Agile entrepreneurs know how to tinker under pressure . . . without feeling that pressure as an inhibiting force. There is something rather bold and defiant about someone facing a deadline or a seemingly insoluble problem, who channels their adrenalin to find a totally fresh solution. So too is someone who tinkers a spanking new solution to a problem that hadn’t even been formulated.
In Steven Fenichell’s classic Plastic, he recounts how photographic pioneer George Eastman faced financial pressures caused by a bad batch of gelatin coating on glass photographic plates. It spurred Eastman to move away from glass plates altogether and to introduce flexible roll film.
Braille is built on raised dots in a multi-position matrix. According to innovation expert Charles Panati, approaches in printing for the blind existed before Louis Braille developed his system. But, they all worked on embossed letters and were terribly slow at communicating information. Braille became intrigued with a raised-dot approach to “night-writing, which the French army” used to encode messages in wartime. Streamlining the approach even further, the foundation of modern braille was born.

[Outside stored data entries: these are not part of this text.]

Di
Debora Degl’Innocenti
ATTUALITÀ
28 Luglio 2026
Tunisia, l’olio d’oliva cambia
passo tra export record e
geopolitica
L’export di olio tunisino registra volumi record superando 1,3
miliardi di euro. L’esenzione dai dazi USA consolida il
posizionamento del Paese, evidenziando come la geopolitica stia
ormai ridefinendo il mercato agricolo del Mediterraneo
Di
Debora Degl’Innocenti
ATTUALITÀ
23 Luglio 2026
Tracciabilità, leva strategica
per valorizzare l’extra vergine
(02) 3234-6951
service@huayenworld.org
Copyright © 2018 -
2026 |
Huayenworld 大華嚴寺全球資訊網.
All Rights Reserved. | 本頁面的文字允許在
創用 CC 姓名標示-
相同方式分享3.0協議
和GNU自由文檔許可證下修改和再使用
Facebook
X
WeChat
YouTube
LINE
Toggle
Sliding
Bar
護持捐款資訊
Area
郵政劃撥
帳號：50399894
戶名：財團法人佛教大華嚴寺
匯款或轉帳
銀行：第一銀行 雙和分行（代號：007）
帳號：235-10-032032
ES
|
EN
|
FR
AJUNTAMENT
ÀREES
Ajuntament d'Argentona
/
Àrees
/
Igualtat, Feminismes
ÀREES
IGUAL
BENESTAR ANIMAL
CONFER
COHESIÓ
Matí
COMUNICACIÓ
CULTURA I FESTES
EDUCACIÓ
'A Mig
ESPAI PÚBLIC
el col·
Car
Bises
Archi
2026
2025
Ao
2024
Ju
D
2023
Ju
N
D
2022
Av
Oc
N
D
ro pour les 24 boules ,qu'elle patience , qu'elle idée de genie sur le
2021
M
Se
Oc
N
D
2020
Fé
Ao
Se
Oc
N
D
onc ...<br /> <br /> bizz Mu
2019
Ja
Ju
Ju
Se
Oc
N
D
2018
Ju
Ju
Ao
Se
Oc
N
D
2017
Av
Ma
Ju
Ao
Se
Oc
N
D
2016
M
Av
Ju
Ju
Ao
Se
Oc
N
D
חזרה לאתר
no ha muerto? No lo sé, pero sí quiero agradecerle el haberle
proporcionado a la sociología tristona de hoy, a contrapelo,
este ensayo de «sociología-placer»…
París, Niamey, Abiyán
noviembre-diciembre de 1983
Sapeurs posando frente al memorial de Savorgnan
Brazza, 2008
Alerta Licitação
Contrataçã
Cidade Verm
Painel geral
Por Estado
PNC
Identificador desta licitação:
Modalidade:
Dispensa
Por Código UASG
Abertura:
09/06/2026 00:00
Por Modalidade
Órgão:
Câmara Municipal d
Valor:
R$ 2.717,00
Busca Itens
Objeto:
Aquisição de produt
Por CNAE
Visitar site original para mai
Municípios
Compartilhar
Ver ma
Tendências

Tinkering often allows you to operate in a playful mode. That playfulness can be itself essential. A mind that feels tightly constrained with rigidly walled-in options will operate with unimaginative routine. I have said before that our personal radar may be the most amazing element of a human’s being’s innate creative technology. When we are defensive, that radar ceases to receive opportunistic signals from the world around us.